Только не вступайте в пределы города и не рас­сматривайте его в подробностях, — это лишит его ро­мантического ореола. Жители нечистоплотны, и по­этому улицы грязны, полны неаппетитных запахов и зрелищ. Неаполитанцы страшно предубеждены про­тив холеры. На это, впрочем, у них есть все основа­ния. Когда холера поражает неаполитанца, она с ним быстро разделывается, потому что, как вы сами пони­маете, пока доктор раскопает грязь и доберется до болезни, пациент успевает скончаться. Высшие классы каждый день купаются в море и выглядят вполне прилично.

Улицы обычно достаточно широки, чтобы по ним могла проехать телега, и кишмя кишат людьми. Каж­дая улица, каждый двор, каждый проулок — это Брод­вей! Бесконечные, густые, шумные, торопящиеся, суе­тливые толпы! Нам еще не приходилось видеть ничего подобного — даже в Нью-Йорке. Тротуары попадают­ся редко, и они так узки, что обойти встречного, не задев его, невозможно. Поэтому все ходят по мосто­вой, а там, где позволяет ширина улицы, по ней то и дело проносятся кареты. Почему каждый день под колеса не попадают тысячи прохожих, остается тай­ной, которую не может разгадать никто.

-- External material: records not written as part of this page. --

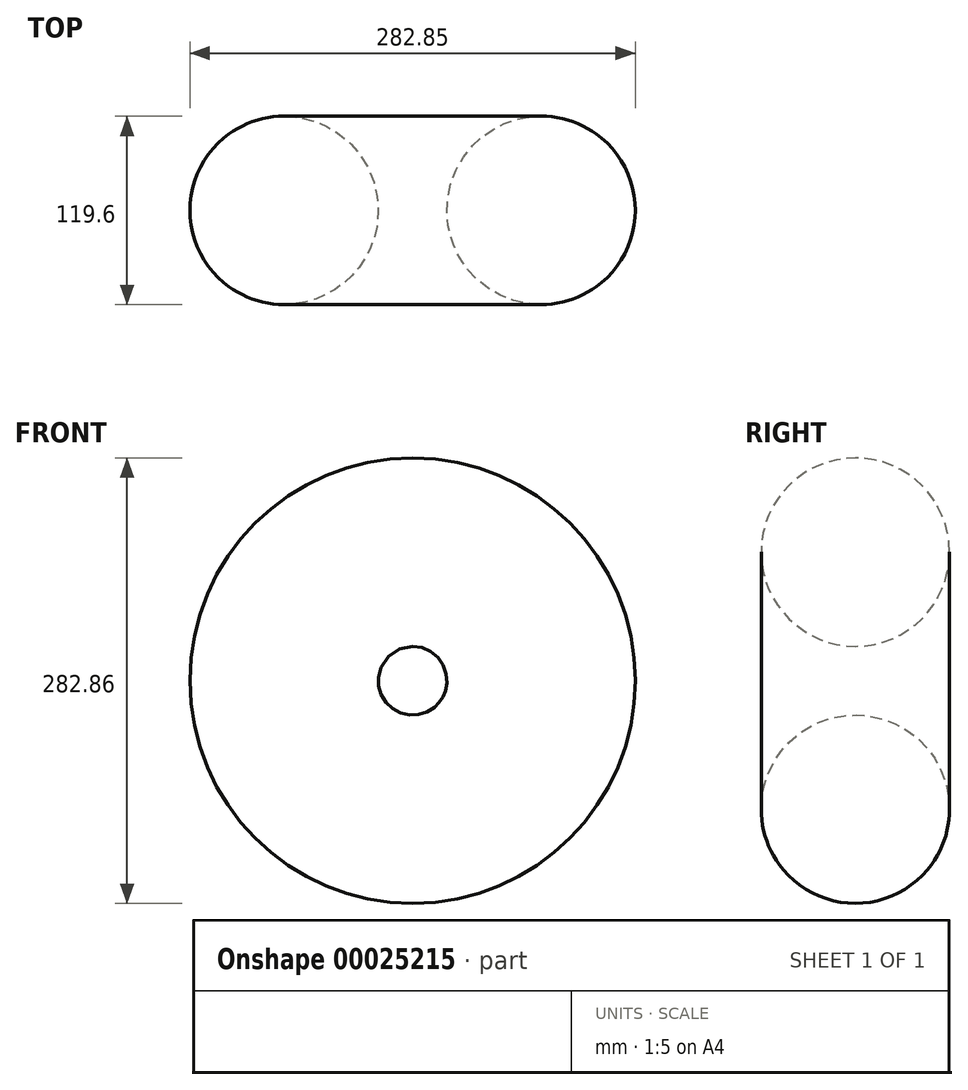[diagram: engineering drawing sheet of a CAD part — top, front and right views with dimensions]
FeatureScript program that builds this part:
annotation { "Feature Type Name" : "Feature", "Feature Type Description" : "" }
export const myFeature = defineFeature(function(context is Context, id is Id, definition is map)
    precondition{}
    {
        {
            var Q0;
            Q0=qCreatedBy(makeId("Top.planeOp"),FACE);
            var sketch = newSketch(context, id + "F0", { "sketchPlane" : qUnion([Q0])});
            skLineSegment(sketch, "E0", {"start": v(-81.62, 64.13) * mm, "end": v(-81.62, -59.42) * mm});
            skCircle(sketch, "E1", {"center": v(0, 0) * mm, "radius": 59.8 * mm});
            skSolve(sketch);
        }
        {
            var Q0;
            Q0=makeQuery(id+"F0.imprint","IMPRINT",FACE,{"disambiguationData":[TD([[makeQuery(id+"F0.imprint","IMPRINT",EDGE,{"derivedFrom":sQuery(id+"F0.wireOp",EDGE,"E1")}),1.0]])]});
            var Q1;
            Q1=sQuery(id+"F0.wireOp",EDGE,"E0");
            revolve(context, id + "F1", {"entities" : qUnion([Q0]), "axis" : qUnion([Q1]), "revolveType" : RevolveType.FULL});
        }
    });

Если восьмое чудо света[117]существует, то это — жи­лые дома Неаполя. Честное слово, я убежден, что большинство здешних домов — в сто футов высотой! А сплошные кирпичные стены имеют толщину в семь футов. Прежде чем добраться до «второго» этажа, проходишь девять лестничных маршей. Ну, может быть, не девять, но что-то в этом роде. Окна, перед каждым из которых торчит птичья клетка балконных прутьев, уходят ввысь, в вечные облака, где находится крыша, и из каждого окна непременно кто-то выгляды­вает: люди нормального роста — из окон первого эта­жа, люди чуть поменьше — из окон второго, люди еще чуть поменьше — из окон третьего, и с каждым этажом они кажутся пропорционально все меньше и меньше, так что люди, выглядывающие из окон верхних эта­жей, больше всего похожи на ласточек, высунувшихся из очень высокого гнезда. Такая улица-ущелье, где вереницы высоких домов тянутся вдаль, сходясь на горизонте, как железнодорожные рельсы; где с белье­вых веревок, пересекающих ее на всех высотах, свиса­ют над людскими толпами знамена лохмотьев; где на железных балкончиках, рядами уходящих от тротуара под самые небеса, сидят одетые в белое женщины, — такая улица стоит того, чтобы рассмотреть Неаполь поподробнее.

 

ПОДЪЕМ НА ВЕЗУВИЙ (продолжение)

 

В Неаполе и его предместьях живет шестьсот два­дцать пять тысяч человек, но я уверен, что он занимает не большую площадь, чем американский город с насе­лением в сто пятьдесят тысяч. Впрочем, высотой он в три таких американских города — и в этом весь секрет. Замечу мимоходом, что контрасты между бо­гатством и нищетой, великолепием и убожеством здесь разительнее даже парижских и встречаются чаще. В Париже приходится ездить в Булонский лес, чтобы увидеть модные туалеты, дорогие экипажи и пышные ливреи, и в предместье Сент-Антуан — чтобы увидеть порок, нищету, голод, лохмотья, грязь; но на улицах Неаполя все это слито воедино. Голые девятилетние мальчуганы — и разодетые дети богачей; лохмотья — и блестящие мундиры; запряженные ослами тележки — и роскошные кареты; нищие, князья, епископы толкутся бок о бок на каждой улице. Каждый вечер в шесть часов весь Неаполь отправляется кататься по Riviera di Chiaja[118](что бы это ни значило), и в течение двух часов там можно наблюдать самую пеструю и самую сме­шанную процессию, какую только в силах представить себе человек. Князья (в Неаполе князей больше, чем полицейских; город просто наводнен ими), которые живут на седьмом этаже и не владеют никакими кня­жествами, голодают, но непременно держат экипаж; приказчики, ремесленники, модистки и проститутки отказывают себе в обеде и не жалеют денег, только бы прокатиться на извозчике по Кьяе; городская чернь набивается по двадцать — тридцать человек в ветхую тележку, запряженную осликом величиной с кошку, и тоже отправляется кататься по Кьяе; туда же съезжа­ются герцоги и банкиры в пышных каретах с разодеты­ми кучерами и лакеями, — вот как составляется эта процессия. В течение двух часов знатность и богатство, безвестность и бедность во всю прыть мчатся бок о бок в нелепой процессии, а потом разъезжаются по домам довольные, счастливые, торжествующие!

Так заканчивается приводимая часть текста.